The water table, according to experts, could be accessed just around a yard below the earth surface in Dhaka in the 1970s. But now one has to dig some 70 metres deep to find groundwater in certain areas of the capital city. However, in the areas adjacent to rivers, the groundwater can be accessed half that depth down the surface. But the way the rivers of Bangladesh are also drying up due to barrages, dams and other water control structures built upstream in Indian portion of most transboundary rivers, water crisis may turn more acute in the future. In that case, what is urgent is planned use of available water either from surface or underground.

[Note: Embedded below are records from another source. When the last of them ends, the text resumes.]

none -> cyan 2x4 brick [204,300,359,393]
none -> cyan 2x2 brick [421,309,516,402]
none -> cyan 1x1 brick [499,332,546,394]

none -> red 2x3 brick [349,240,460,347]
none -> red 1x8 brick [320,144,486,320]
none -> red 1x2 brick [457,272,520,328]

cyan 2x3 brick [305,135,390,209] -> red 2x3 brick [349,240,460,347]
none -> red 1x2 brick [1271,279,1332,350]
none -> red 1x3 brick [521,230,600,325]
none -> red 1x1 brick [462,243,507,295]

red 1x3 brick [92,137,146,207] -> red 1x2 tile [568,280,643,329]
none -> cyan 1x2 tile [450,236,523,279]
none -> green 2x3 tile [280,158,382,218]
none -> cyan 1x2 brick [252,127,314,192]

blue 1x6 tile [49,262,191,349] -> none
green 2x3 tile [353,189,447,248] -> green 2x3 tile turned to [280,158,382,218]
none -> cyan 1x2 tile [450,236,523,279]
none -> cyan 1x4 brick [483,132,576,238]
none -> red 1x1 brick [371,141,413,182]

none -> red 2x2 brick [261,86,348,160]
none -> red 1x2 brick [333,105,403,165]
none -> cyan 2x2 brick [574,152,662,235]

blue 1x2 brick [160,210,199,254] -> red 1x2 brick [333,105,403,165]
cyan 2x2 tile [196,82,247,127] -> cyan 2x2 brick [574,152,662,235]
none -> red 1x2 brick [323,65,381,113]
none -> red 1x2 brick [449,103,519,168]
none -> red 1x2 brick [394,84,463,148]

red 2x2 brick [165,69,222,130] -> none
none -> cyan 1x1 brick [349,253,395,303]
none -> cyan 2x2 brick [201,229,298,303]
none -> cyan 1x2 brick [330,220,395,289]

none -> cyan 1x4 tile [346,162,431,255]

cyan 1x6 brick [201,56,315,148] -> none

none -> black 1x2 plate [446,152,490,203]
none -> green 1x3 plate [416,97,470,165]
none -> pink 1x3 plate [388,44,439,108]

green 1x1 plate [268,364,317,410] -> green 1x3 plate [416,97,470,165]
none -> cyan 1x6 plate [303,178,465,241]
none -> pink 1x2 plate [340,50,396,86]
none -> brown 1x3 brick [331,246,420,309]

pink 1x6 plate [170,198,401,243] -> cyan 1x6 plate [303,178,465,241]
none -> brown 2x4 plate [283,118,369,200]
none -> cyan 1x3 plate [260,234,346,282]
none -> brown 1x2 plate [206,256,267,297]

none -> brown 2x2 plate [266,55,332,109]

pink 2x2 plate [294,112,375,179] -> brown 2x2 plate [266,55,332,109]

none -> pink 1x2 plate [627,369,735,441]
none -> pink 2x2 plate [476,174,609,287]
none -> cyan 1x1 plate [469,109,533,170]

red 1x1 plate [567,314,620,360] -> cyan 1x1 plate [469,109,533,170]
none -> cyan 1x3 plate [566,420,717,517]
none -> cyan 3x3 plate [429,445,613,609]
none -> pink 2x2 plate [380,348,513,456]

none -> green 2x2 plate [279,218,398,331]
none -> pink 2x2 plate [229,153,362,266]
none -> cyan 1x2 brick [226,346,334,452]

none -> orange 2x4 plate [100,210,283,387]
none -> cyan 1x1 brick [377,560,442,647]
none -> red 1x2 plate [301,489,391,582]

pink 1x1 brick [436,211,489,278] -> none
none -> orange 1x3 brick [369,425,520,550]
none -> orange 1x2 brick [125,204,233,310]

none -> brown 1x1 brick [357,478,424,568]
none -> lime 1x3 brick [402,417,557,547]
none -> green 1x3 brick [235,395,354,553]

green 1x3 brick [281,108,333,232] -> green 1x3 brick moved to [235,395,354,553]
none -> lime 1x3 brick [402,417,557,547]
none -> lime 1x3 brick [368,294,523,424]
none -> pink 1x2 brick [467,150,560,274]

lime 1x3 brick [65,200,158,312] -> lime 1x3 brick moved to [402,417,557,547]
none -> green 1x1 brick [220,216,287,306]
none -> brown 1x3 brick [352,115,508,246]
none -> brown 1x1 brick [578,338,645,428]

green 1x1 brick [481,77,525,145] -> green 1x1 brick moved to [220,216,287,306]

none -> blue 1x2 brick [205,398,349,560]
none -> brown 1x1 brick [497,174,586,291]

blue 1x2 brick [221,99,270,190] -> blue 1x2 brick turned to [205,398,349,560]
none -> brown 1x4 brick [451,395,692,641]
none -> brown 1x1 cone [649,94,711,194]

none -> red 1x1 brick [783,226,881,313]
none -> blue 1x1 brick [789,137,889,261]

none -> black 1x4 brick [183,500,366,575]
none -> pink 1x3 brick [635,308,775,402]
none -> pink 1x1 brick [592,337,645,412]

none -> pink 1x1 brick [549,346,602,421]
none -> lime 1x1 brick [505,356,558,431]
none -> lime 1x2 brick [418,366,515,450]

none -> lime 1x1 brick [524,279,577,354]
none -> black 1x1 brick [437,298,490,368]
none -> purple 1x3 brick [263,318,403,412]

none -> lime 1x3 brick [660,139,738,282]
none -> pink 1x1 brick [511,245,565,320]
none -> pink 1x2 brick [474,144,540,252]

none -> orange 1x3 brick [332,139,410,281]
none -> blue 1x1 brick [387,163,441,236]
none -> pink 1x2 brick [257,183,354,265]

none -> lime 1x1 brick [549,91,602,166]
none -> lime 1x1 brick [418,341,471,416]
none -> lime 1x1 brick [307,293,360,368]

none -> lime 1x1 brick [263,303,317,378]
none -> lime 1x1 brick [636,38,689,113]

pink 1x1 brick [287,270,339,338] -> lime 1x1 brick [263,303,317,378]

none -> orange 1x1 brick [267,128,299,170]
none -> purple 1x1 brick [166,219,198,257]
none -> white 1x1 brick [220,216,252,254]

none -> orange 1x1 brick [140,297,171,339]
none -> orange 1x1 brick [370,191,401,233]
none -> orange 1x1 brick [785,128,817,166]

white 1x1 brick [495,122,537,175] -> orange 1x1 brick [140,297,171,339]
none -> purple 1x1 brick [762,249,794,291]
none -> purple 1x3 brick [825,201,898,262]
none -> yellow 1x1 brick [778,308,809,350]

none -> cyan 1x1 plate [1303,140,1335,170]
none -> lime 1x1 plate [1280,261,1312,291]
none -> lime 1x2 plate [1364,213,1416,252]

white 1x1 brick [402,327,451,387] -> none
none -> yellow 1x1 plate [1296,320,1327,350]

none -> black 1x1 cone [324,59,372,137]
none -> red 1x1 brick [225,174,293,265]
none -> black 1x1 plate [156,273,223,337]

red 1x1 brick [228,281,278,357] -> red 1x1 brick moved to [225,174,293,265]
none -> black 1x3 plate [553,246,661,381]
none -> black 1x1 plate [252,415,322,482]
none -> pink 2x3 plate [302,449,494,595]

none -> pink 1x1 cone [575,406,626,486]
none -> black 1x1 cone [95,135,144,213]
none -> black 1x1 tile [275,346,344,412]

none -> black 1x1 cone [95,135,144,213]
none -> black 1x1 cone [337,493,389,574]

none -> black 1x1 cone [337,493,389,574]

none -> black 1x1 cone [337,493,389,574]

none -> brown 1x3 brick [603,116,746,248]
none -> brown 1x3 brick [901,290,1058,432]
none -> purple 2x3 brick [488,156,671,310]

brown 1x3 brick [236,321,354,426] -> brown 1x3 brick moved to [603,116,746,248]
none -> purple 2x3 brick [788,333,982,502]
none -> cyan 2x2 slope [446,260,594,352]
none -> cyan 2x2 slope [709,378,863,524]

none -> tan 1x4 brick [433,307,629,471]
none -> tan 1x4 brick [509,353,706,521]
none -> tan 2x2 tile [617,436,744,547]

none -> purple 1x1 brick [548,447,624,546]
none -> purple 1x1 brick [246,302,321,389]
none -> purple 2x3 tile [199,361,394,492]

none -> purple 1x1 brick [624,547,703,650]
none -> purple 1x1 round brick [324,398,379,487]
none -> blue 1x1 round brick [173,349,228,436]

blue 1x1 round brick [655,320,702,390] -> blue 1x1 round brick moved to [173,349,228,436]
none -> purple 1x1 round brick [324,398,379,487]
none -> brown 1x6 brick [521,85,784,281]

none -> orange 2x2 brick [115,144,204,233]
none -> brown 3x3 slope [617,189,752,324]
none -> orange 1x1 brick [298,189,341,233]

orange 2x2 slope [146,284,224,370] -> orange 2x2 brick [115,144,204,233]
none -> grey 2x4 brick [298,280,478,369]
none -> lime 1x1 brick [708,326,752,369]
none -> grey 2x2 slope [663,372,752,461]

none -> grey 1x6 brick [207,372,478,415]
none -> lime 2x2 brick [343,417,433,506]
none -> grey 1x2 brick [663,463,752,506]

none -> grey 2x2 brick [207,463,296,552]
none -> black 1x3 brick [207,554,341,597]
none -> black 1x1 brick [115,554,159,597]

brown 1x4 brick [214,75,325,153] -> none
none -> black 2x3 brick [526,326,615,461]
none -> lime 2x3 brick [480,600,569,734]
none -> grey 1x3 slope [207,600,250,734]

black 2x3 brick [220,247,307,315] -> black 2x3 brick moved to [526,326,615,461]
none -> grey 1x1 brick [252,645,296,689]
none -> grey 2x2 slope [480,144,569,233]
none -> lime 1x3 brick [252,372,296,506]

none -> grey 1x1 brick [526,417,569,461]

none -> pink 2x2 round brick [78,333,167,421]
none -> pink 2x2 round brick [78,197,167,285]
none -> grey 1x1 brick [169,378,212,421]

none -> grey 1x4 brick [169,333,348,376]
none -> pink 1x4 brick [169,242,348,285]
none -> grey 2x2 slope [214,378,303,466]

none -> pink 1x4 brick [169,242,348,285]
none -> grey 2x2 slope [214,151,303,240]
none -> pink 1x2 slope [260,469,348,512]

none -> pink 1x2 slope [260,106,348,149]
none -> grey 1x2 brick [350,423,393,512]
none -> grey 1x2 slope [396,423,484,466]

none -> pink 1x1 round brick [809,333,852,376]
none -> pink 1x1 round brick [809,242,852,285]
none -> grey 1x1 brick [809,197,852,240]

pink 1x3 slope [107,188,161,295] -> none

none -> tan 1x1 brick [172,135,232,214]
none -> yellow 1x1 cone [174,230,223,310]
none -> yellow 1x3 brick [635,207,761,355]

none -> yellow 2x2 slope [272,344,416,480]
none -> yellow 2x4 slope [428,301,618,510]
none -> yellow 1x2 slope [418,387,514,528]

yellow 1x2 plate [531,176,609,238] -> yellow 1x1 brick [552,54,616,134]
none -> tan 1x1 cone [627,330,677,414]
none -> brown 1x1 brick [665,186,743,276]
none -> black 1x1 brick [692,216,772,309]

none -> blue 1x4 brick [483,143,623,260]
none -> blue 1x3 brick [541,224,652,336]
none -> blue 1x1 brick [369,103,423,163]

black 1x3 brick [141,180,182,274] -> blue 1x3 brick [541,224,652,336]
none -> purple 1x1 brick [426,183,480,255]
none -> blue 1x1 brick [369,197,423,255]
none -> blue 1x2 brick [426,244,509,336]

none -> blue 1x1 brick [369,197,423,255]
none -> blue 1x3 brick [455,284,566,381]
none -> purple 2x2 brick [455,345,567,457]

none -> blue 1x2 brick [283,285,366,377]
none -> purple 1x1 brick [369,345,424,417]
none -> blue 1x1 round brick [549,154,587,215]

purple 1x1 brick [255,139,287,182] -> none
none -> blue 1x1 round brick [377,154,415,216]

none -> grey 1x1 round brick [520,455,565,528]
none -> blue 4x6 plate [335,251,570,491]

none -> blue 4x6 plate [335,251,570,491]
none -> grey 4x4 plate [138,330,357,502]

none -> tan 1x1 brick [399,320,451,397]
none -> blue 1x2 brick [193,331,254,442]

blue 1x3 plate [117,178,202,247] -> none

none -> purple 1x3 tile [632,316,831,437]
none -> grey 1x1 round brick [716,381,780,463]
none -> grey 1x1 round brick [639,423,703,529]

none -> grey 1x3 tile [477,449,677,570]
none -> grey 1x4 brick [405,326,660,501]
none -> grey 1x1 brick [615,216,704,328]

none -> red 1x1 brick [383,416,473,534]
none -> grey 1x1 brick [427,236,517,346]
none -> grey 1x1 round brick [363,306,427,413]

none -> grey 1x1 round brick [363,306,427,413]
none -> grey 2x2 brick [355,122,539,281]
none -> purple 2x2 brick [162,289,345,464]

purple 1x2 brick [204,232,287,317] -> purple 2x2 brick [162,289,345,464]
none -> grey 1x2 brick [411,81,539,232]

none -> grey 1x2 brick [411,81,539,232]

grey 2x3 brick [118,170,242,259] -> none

At the same time, the government will have to take water conservation measures which include creating large reservoirs at the mouth of rivers in upstream of which the neighbouring country has built dams and barrages. The government needs to be bold enough to take measures to protect Bangladesh and its people's interests. Also, big ponds and artificial lakes should be excavated all across the country to conserve rainwater during the rainy season. Households in every village and city in the country should be encouraged and incentivised to harvest rainwater. Awareness is required to be raised among the public to use purified surface water for drinking and discourage the use of groundwater. Reducing use of groundwater will enable aquifers to recharge. There is a need to use both groundwater and surface water sustainably. This is not just an option but an imperative for everyone in Bangladesh considering the prospect of freshwater crisis getting worse in the coming days.